While Sunak has made no public appearance since Johnson’s resignation, the prime minister broke his silence on Twitter to tell followers he was “focused on your priorities”. He cited progress on three of his “five pledges”..
A flurry of campaigning has already begun for the three byelections triggered by the resignation of Johnson loyalists Nadine Dorries and Nigel Adams.
Unlike at previous byelections, Labour and the Liberal Democrats appear to have ditched an informal non-aggression pact in Dorries’ seat. Senior figures from both parties and activists have already flooded the area – aware of the high prize that taking a constituency with a 24,000 Tory majority would be.
Anneliese Dodds, Labour’s chair, and Shabana Mahmood, the party’s campaign coordinator, raced there over the weekend. The Lib Dems, meanwhile, said it had been “our best start to a byelection campaign in living memory” and claimed to have already canvassed more than 10,000 homes with Ed Davey appearing on Sunday and planning a return visit on Monday.
Labour came second place in the constituency with 14,000 votes at the last election, to the Lib Dems’ 8,000. A three-way fight could lead the anti-Conservative vote to splinter, making the prospect of a Tory loss less likely.
Opposition parties have already been campaigning in earnest in Johnson’s Uxbridge and South Ruislip seat, where the Tories’ majority is a relatively slim 7,000. They expect to ramp up their presence in Selby and Ainsty, which was vacated by Adams on Saturday.
Sunak was urged to call the three byelections swiftly. “It would be sensible for them to take place as quickly as possible,” said Robert Hayward, a Conservative peer and elections expert.
“It would be better for the government to deal with this matter – whatever the result – and then be able to move on and deal with the issues of governance and the autumn party conference.”
Hayward added No 10 would “probably hope” the expected byelection triggered by the 30-day suspension of Margaret Ferrier in Rutherglen and Hamilton West would fall on the same day. An SNP defeat would take some of the political pressure off the Tories, he suggested.
Meanwhile, the House of Lords appointment commission sought to distance itself from a row between Johnson and No 10 over the MPs he nominated for a peerage but who were not accepted.
In a statement, the commission confirmed that it vetted and did not support eight of the nominees. It added the “usual processes” was followed and stressed it was “not involved in the appointment processes after providing advice”.

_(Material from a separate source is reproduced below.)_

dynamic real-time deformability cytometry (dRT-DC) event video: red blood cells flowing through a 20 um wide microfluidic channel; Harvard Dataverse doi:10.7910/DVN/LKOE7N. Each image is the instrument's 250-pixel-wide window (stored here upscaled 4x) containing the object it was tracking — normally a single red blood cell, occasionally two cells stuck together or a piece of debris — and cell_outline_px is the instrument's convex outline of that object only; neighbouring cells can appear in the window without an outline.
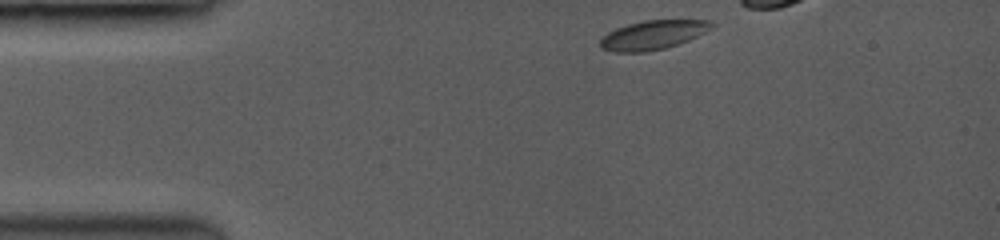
{"species": "common noctule bat (a hibernating species)", "species_latin": "Nyctalus noctula", "temperature_condition": "room temperature", "stored_images_in_passage": 14, "camera_frame_rate_fps": 3500, "um_per_image_px": 0.085, "animal": {"sex": "female", "body_mass_g": 19.0, "forearm_length_mm": 53.3}, "frame": {"image": 1, "passage_image": 1, "time_ms": 0.0, "image_size_px": [1000, 240], "cell_outline_px": [[712, 24], [696, 36], [688, 40], [664, 48], [640, 52], [616, 52], [600, 48], [600, 40], [608, 32], [616, 28], [628, 24], [644, 20], [708, 20]], "centroid_in_image_um": [55.4, 2.97], "position_along_channel_um": 29.6, "area_um2": 18.26}}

Keen to capitalise on Johnson’s frustration with the government, Nigel Farage suggested he would be open a new form of electoral pact with him. “If he wants to defend his Brexit legacy, I want to defend my Brexit legacy too,” Farage told the BBC.
“Would there be a possibility of a new coming together on the centre-right? It would be Boris Johnson, there would be other MPs that would join in with this as well.”
Farage claimed up to 10 sitting Tories could join and added of Johnson: “I have discussed it with people very close to him and around him.”